Il a ajouté que s’il a pu le faire venir pour l’opération, c’est parce qu’il était au courant de sa présence à Lisbonne par un membre de sa famille. Surpris lui-même par sa réaction qui n’est qu’une amorce de la vengeance qu’il médite contre cet homme haï, le chanteur peut enfin prendre du repos après une journée qu’il n’oubliera jamais. Il a retrouvé une Chantal ressuscitée et il a failli perdre son filleul. Mais malgré  toutes ces émotions bouleversantes, c’est un sentiment de haine qui domine et qui provoque en lui une tempête dévastatrice. Il s’endort totalement épuisé dans un lit qui n’est pas le sien.

« Le ciel bleu se met à briller au-dessus de lui et il court dans un pré derrière son ballon rouge qu’il était si triste d’avoir perdu et qu’il vient de retrouver. Il le lance et le rattrape avec un plaisir tout neuf. Il y a si longtemps qu’il ne s’est pas senti aussi léger ! Et puis ses pieds quittent le sol et il se met à voler tout en restant proche du sol. Un petit lièvre détale devant lui et il s’amuse à le poursuivre. Sur la branche d’un arbre il remarque un nid où s’égosillent trois oisillons. Avec un parfait sang-froid il les saisit l’un après l’autre et les tue en serrant leurs cous minuscules entre ses doigts. Puis il continue à jouer avec son ballon. Un monstre  ressemblant à un homme préhistorique, tout nu, qui brandit une hache apparaît tout-à-coup et le menace en poussant des grognements effrayants. Totalement affolé, il cherche à s’enfuir mais reste bloqué, incapable de faire un mouvement.
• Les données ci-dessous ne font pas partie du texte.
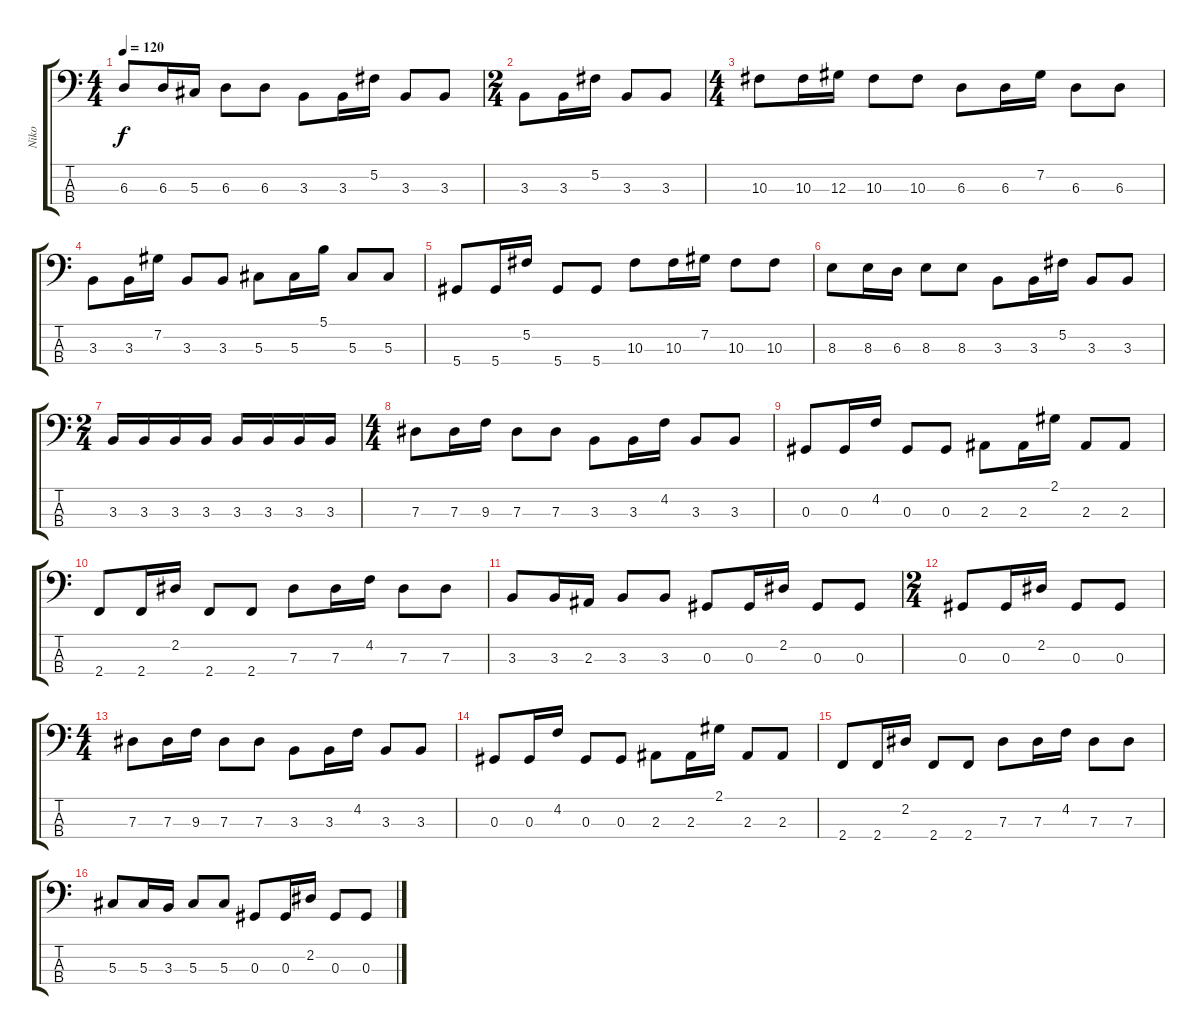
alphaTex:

\track ("Niko" "Niko") {instrument electricbassfinger}
\staff {score tabs}
\tuning (Gb2 Db2 Ab1 Eb1) {hide}
\ts (4 4)
\tempo 120
\clef f4
\ks c
6.3.8{dy f} 6.3.16 5.3.16 6.3.8 6.3.8 3.3.8 3.3.16 5.2.16 3.3.8 3.3.8 |
\ts (2 4)
3.3.8 3.3.16 5.2.16 3.3.8 3.3.8 |
\ts (4 4)
10.3.8 10.3.16 12.3.16 10.3.8 10.3.8 6.3.8 6.3.16 7.2.16 6.3.8 6.3.8 |
3.3.8 3.3.16 7.2.16 3.3.8 3.3.8 5.3.8 5.3.16 5.1.16 5.3.8 5.3.8 |
5.4.8 5.4.16 5.2.16 5.4.8 5.4.8 10.3.8 10.3.16 7.2.16 10.3.8 10.3.8 |
8.3.8 8.3.16 6.3.16 8.3.8 8.3.8 3.3.8 3.3.16 5.2.16 3.3.8 3.3.8 |
\ts (2 4)
3.3.16 3.3.16 3.3.16 3.3.16 3.3.16 3.3.16 3.3.16 3.3.16 |
\ts (4 4)
7.3.8 7.3.16 9.3.16 7.3.8 7.3.8 3.3.8 3.3.16 4.2.16 3.3.8 3.3.8 |
0.3.8 0.3.16 4.2.16 0.3.8 0.3.8 2.3.8 2.3.16 2.1.16 2.3.8 2.3.8 |
2.4.8 2.4.16 2.2.16 2.4.8 2.4.8 7.3.8 7.3.16 4.2.16 7.3.8 7.3.8 |
3.3.8 3.3.16 2.3.16 3.3.8 3.3.8 0.3.8 0.3.16 2.2.16 0.3.8 0.3.8 |
\ts (2 4)
0.3.8 0.3.16 2.2.16 0.3.8 0.3.8 |
\ts (4 4)
7.3.8 7.3.16 9.3.16 7.3.8 7.3.8 3.3.8 3.3.16 4.2.16 3.3.8 3.3.8 |
0.3.8 0.3.16 4.2.16 0.3.8 0.3.8 2.3.8 2.3.16 2.1.16 2.3.8 2.3.8 |
2.4.8 2.4.16 2.2.16 2.4.8 2.4.8 7.3.8 7.3.16 4.2.16 7.3.8 7.3.8 |
5.3.8 5.3.16 3.3.16 5.3.8 5.3.8 0.3.8 0.3.16 2.2.16 0.3.8 0.3.8
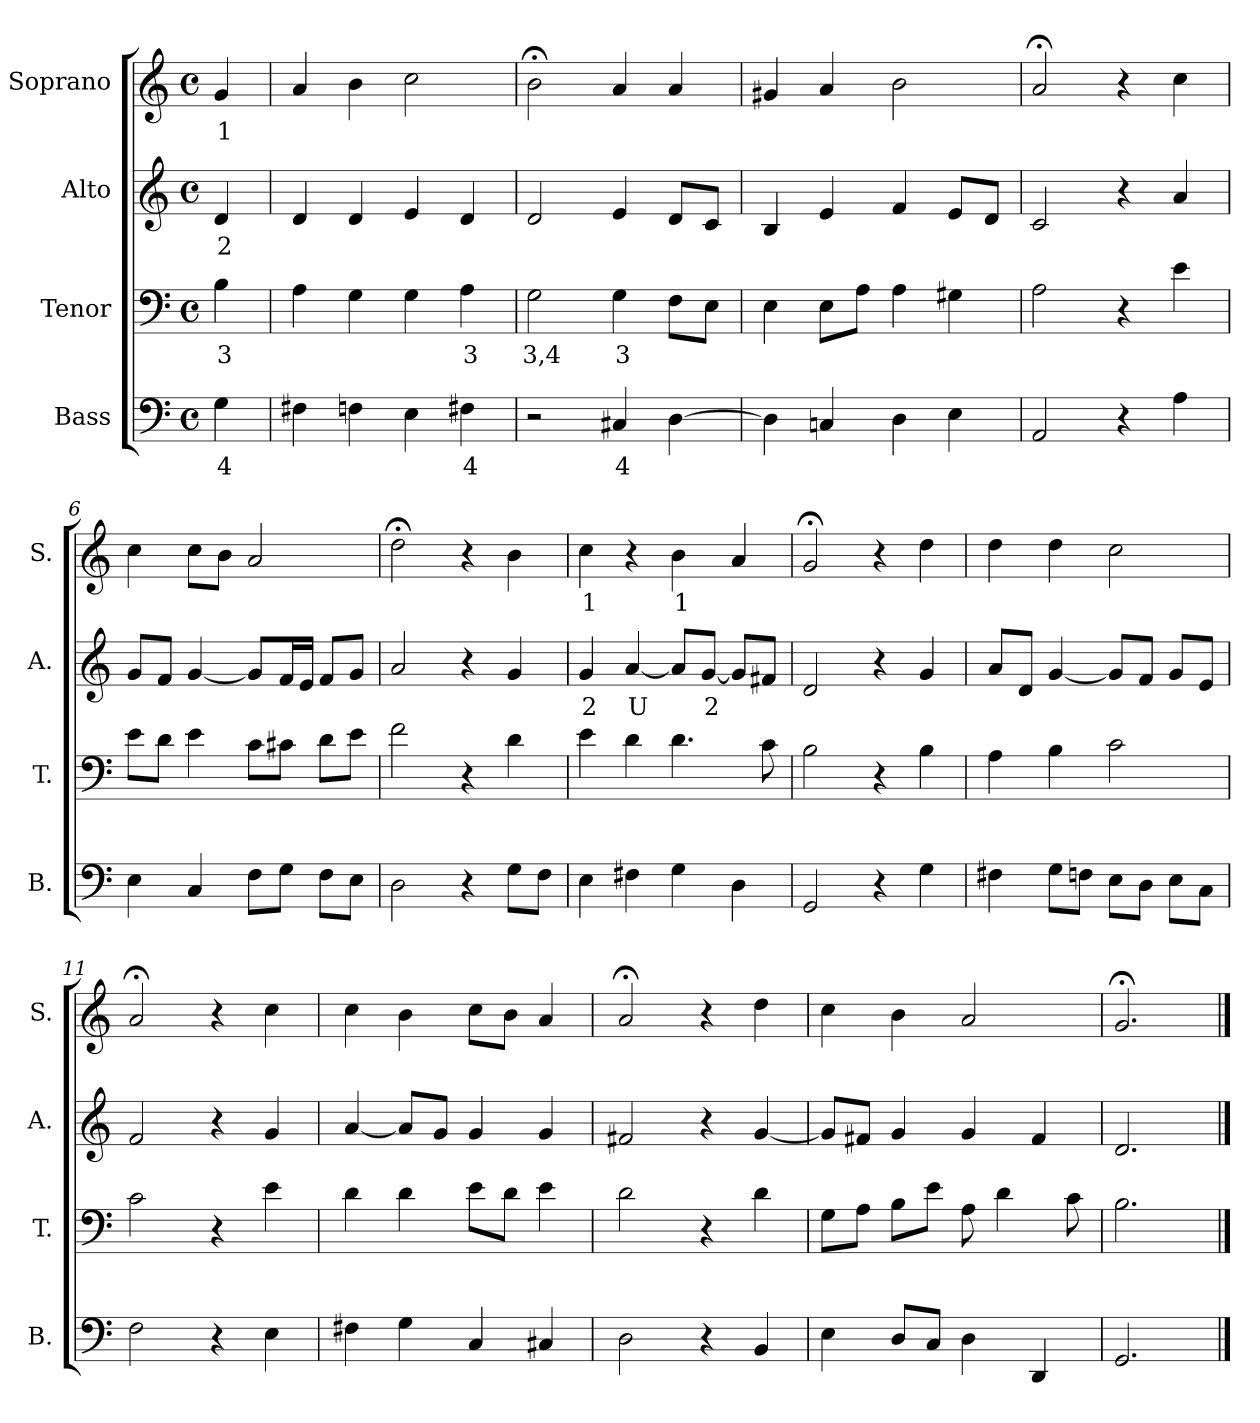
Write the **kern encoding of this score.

**kern	**text	**kern	**text	**kern	**text	**kern	**text
*part4	*part4	*part3	*part3	*part2	*part2	*part1	*part1
*staff4	*staff4	*staff3	*staff3	*staff2	*staff2	*staff1	*staff1
*I"Bass	*	*I"Tenor	*	*I"Alto	*	*I"Soprano	*
*I'B.	*	*I'T.	*	*I'A.	*	*I'S.	*
*clefF4	*	*clefF4	*	*clefG2	*	*clefG2	*
*k[]	*	*k[]	*	*k[]	*	*k[]	*
*M4/4	*	*M4/4	*	*M4/4	*	*M4/4	*
*met(c)	*	*met(c)	*	*met(c)	*	*met(c)	*
*MM120	*	*MM120	*	*MM120	*	*MM120	*
=1	=1	=1	=1	=1	=1	=1	=1
4Gi\	4	4Bj\	3	4dZ/	2	4gV/	1
=2	=2	=2	=2	=2	=2	=2	=2
4F#Xi\	.	4Aj\	.	4dZ/	.	4aV/	.
4Fni\	.	4Gj\	.	4dZ/	.	4bV\	.
4Ei\	.	4Gj\	.	4eZ/	.	2ccV\	.
4F#Xi\	4	4Aj\	3	4dZ/	.	.	.
=3	=3	=3	=3	=3	=3	=3	=3
2r	.	2Gj\	3,4	2dZ/	.	2b;<V\	.
4C#Xi/	4	4Gj\	3	4eZ/	.	4aV/	.
[4Di\	.	8Fj\L	.	8dZ/L	.	4aV/	.
.	.	8Ej\J	.	8cZ/J	.	.	.
=4	=4	=4	=4	=4	=4	=4	=4
4Di\]	.	4Ej\	.	4BZ/	.	4g#XV/	.
4Cni/	.	8Ej\L	.	4eZ/	.	4aV/	.
.	.	8Aj\J	.	.	.	.	.
4Di\	.	4Aj\	.	4fZ/	.	2bV\	.
4Ei\	.	4G#Xj\	.	8eZ/L	.	.	.
.	.	.	.	8dZ/J	.	.	.
=5	=5	=5	=5	=5	=5	=5	=5
2AAi/	.	2Aj\	.	2cZ/	.	2a;<V/	.
4r	.	4r	.	4r	.	4r	.
4Ai\	.	4ej\	.	4aZ/	.	4ccV\	.
!!LO:LB:g=z
=6	=6	=6	=6	=6	=6	=6	=6
4Ei\	.	8ej\L	.	8gZ/L	.	4ccV\	.
.	.	8dj\J	.	8fZ/J	.	.	.
4Ci/	.	4ej\	.	[4gZ/	.	8ccV\L	.
.	.	.	.	.	.	8bV\J	.
8Fi\L	.	8cj\L	.	8gZ/L]	.	2aV/	.
8Gi\J	.	8c#Xj\J	.	16fZ/L	.	.	.
.	.	.	.	16eZ/JJ	.	.	.
8Fi\L	.	8dj\L	.	8fZ/L	.	.	.
8Ei\J	.	8ej\J	.	8gZ/J	.	.	.
=7	=7	=7	=7	=7	=7	=7	=7
2Di\	.	2fj\	.	2aZ/	.	2dd;<V\	.
4r	.	4r	.	4r	.	4r	.
8Gi\L	.	4dj\	.	4gZ/	.	4bV\	.
8Fi\J	.	.	.	.	.	.	.
=8	=8	=8	=8	=8	=8	=8	=8
4Ei\	.	4ej\	.	4gZ/	2	4ccV\	1
4F#Xi\	.	4dj\	.	[4aV/	U	4r	.
4Gi\	.	4.dj\	.	8aZ/L]	.	4bV\	1
.	.	.	.	[8gZ/J	2	.	.
4Di\	.	.	.	8gZ/L]	.	4aV/	.
.	.	8cj\	.	8f#XZ/J	.	.	.
=9	=9	=9	=9	=9	=9	=9	=9
2GGi/	.	2Bj\	.	2dZ/	.	2g;<V/	.
4r	.	4r	.	4r	.	4r	.
4Gi\	.	4Bj\	.	4gZ/	.	4ddV\	.
=10	=10	=10	=10	=10	=10	=10	=10
4F#Xi\	.	4Aj\	.	8aZ/L	.	4ddV\	.
.	.	.	.	8dZ/J	.	.	.
8Gi\L	.	4Bj\	.	[4gZ/	.	4ddV\	.
8Fni\J	.	.	.	.	.	.	.
8Ei\L	.	2cj\	.	8gZ/L]	.	2ccV\	.
8Di\J	.	.	.	8fZ/J	.	.	.
8Ei\L	.	.	.	8gZ/L	.	.	.
8Ci\J	.	.	.	8eZ/J	.	.	.
!!LO:PB:g=z
=11	=11	=11	=11	=11	=11	=11	=11
2Fi\	.	2cj\	.	2fZ/	.	2a;<V/	.
4r	.	4r	.	4r	.	4r	.
4Ei\	.	4ej\	.	4gZ/	.	4ccV\	.
=12	=12	=12	=12	=12	=12	=12	=12
4F#Xi\	.	4dj\	.	[4aZ/	.	4ccV\	.
4Gi\	.	4dj\	.	8aZ/L]	.	4bV\	.
.	.	.	.	8gZ/J	.	.	.
4Ci/	.	8ej\L	.	4gZ/	.	8ccV\L	.
.	.	8dj\J	.	.	.	8bV\J	.
4C#Xi/	.	4ej\	.	4gZ/	.	4aV/	.
=13	=13	=13	=13	=13	=13	=13	=13
2Di\	.	2dj\	.	2f#XZ/	.	2a;<V/	.
4r	.	4r	.	4r	.	4r	.
4BBi/	.	4dj\	.	[4gZ/	.	4ddV\	.
=14	=14	=14	=14	=14	=14	=14	=14
4Ei\	.	8Gj\L	.	8gZ/L]	.	4ccV\	.
.	.	8Aj\J	.	8f#XZ/J	.	.	.
8Di/L	.	8Bj\L	.	4gZ/	.	4bV\	.
8Ci/J	.	8ej\J	.	.	.	.	.
4Di\	.	8Aj\	.	4gZ/	.	2aV/	.
.	.	4dj\	.	.	.	.	.
4DDi/	.	.	.	4f#Z/	.	.	.
.	.	8cj\	.	.	.	.	.
=15	=15	=15	=15	=15	=15	=15	=15
2.GGi/	.	2.Bj\	.	2.dZ/	.	2.g;<V/	.
==	==	==	==	==	==	==	==
*-	*-	*-	*-	*-	*-	*-	*-
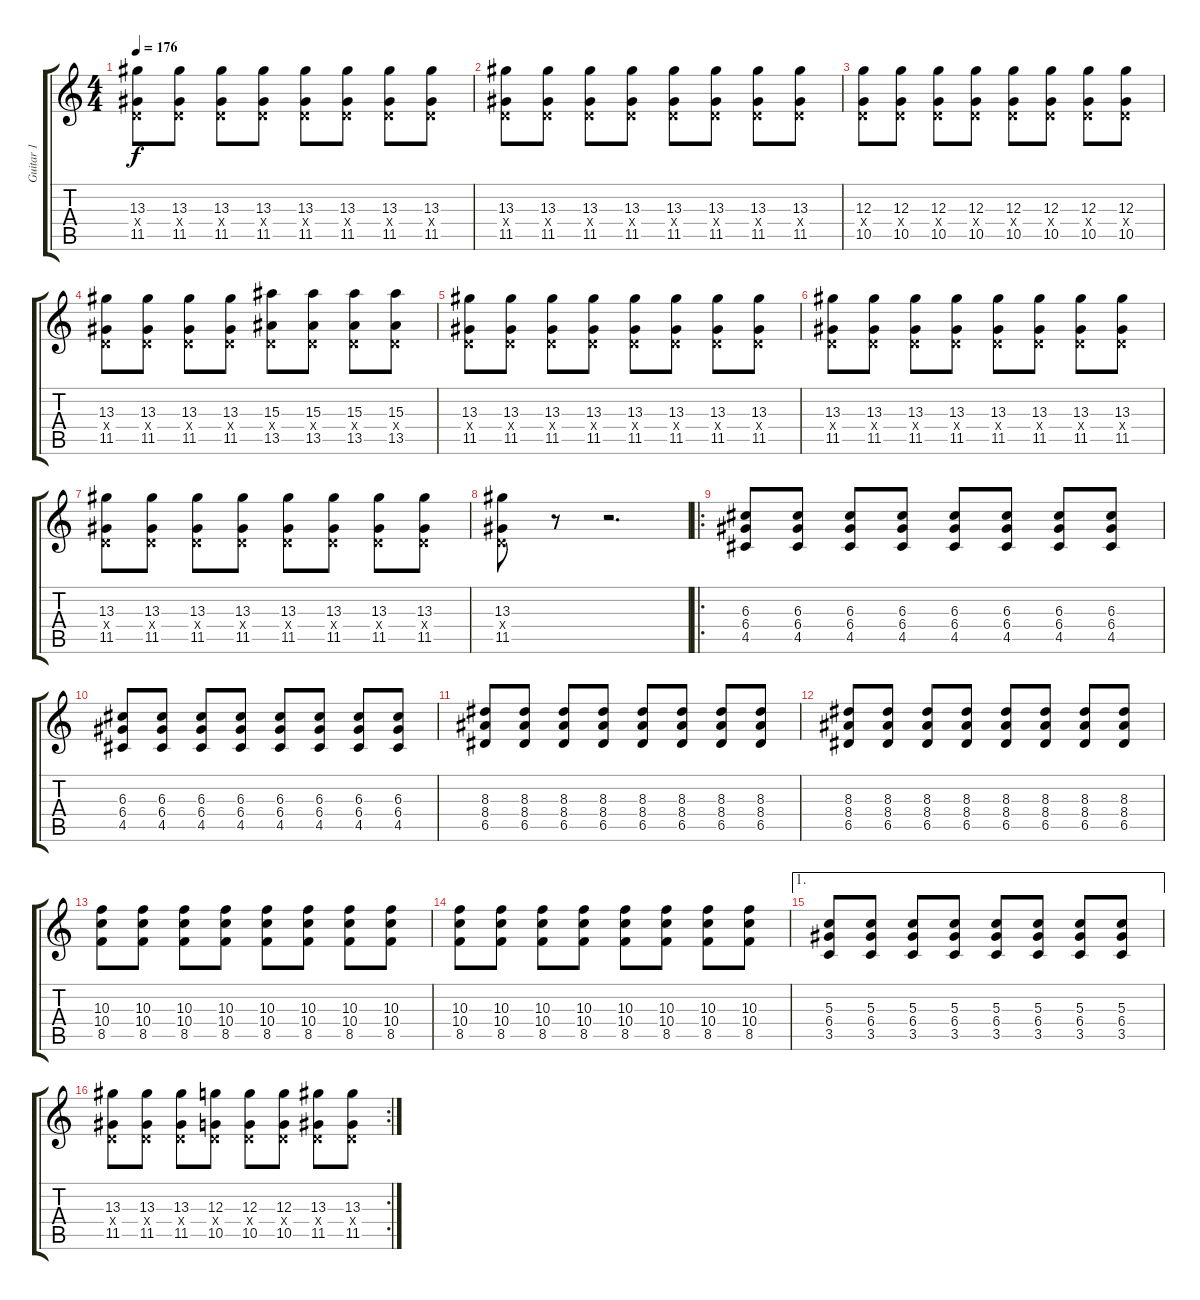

Au moment où le monstre va le saisir, il se réveille, mouillé de transpiration et reste immobile, terrorisé, jusqu’à ce qu’il réalise qu’il ne court plus aucun danger. »

Il est sept heures du matin, il n’a dormi que quelques heures mais il se lève car il n’ose se rendormir, de peur de se retrouver face à ce terrible géant. Et puis lui reviennent les images insoutenables des oisillons étranglés. Il ne s’est jamais intéressé aux rêves car sa vie réelle accapare toute son énergie et ses journées très chargées ne lui laissent pas le loisir de se pencher sur les rares images de la nuit dont il se souvienne. Mais ce matin il doit absolument raconter celui qu’il vient de faire pour s’en libérer. Sans même prendre le temps de s’habiller, il descend dans la cuisine où Rosalia est en train de préparer du café.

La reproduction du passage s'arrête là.